GIVEN TEXT:
********

But you can see under his jaw and tail, the white is coming in slowly


----------



## GOT_TEGUS (Aug 11, 2009)

awesome bro pics & video rule


----------



## Jer723 (Aug 12, 2009)

thats one fat tegu. lol. cant wait to see him in person! lol


----------



## Jer723 (Aug 12, 2009)

thats one fat tegu. lol. cant wait to see him in person! lol


----------



## Jefroka (Aug 12, 2009)

Hey, really nice job putting this together, nice pics and video!


...Jefroka


----------



## AWD247 (Aug 12, 2009)

Hey guys, 
Just another entry for today 8-12-09

Today I was suprised to find my lil guy had completely shed :app , When I get home I always go straight to the enclosure and sit for about 35 minutes or so.. Today was kinda weird cause I usually have to wait to interact with him, sometimes even have to pick him up, but today for some reason he was very active when I came home, When I noticed he had comeplete shed I opened up the enclosure to get a closer look and to my suprise he came right up to me when I tapped on the divider, climbed right on me and walked around on my shoulders for awhile, :yik 

I was kinda excited cause this is the 1st time "he" intereacted with me 1st.
Me and Kelly were so suprised, :woot 

Well after playing around for a few I got his food ready, just Turkey today. I wanted to measure what he'd normally eat so I can start dividing the portions correctly so food doesnt get wasted,. 
He bascially eats a full tablespoon of turkey. ( I noticed its easier to eat when balled up )

Im pretty sure he likes it! :rofl 
















I gotta get better pics, but he's doing good so far.


..Vegeta
8-12-09
Thanks for reading!


----------



## GOT_TEGUS (Aug 12, 2009)

awesome bro he comes from the best.


----------



## Richard21 (Aug 12, 2009)

Not in a bad way but he is a very stange looking tegu. Never seen anything like his pattern very cool :shock: . I think you have a male too I can see some jowls, I don't know if I can say the same for my little guy.


----------



## AWD247 (Aug 12, 2009)

Maybe cause hes such a lil eating machine his marking are stretched..lol 
not to mention im taking pics with my cell so the colors arent the greatest.
He's got alot of white on him starting to show.

I thought the same about the jowls but Ive only had him a lil over a week, doesnt it take longer to develope?


----------



## Richard21 (Aug 12, 2009)

Yeah I see lots of white coming in too. I think when a tegu is 30 inchs you can eaisly see jowls or no jowls. But when its smaller then that if you catch your tegu use to the bathroom it should show his junk. lol.


----------



## AWD247 (Aug 12, 2009)

Oh ok so I have time, hes only about 13" now
were on the chat if you wanna check it out


----------



## AWD247 (Aug 16, 2009)

Hey guys, here's another update on Vegeta.. 8-16-09
..just spending some time soaking today and having some handling.

********

EXCERPTED DATA:

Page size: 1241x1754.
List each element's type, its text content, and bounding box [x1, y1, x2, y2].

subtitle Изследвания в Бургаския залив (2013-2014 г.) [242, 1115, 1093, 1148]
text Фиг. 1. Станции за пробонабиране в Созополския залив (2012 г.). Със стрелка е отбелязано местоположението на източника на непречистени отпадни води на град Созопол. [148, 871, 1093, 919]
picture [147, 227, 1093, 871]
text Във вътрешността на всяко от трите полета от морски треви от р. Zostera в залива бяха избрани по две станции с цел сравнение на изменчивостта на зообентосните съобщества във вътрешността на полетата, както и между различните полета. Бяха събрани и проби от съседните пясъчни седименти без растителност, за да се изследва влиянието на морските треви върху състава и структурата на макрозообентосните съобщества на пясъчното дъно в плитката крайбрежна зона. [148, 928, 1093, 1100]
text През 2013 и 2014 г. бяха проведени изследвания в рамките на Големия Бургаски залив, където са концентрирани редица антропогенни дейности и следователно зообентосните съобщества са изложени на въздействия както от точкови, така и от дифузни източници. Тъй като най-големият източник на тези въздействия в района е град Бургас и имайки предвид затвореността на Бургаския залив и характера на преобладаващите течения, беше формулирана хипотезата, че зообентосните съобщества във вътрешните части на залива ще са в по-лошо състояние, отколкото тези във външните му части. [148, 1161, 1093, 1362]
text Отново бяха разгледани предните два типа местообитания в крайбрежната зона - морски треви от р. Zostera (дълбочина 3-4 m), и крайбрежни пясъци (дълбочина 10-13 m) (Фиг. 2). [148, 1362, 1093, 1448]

********

EXERCISE GOAL: Set down everything in the tegu forum thread from "Yeah I see lots" down to "his junk. lol.", word for word.

THE ANSWER:
Yeah I see lots of white coming in too. I think when a tegu is 30 inchs you can eaisly see jowls or no jowls. But when its smaller then that if you catch your tegu use to the bathroom it should show his junk. lol.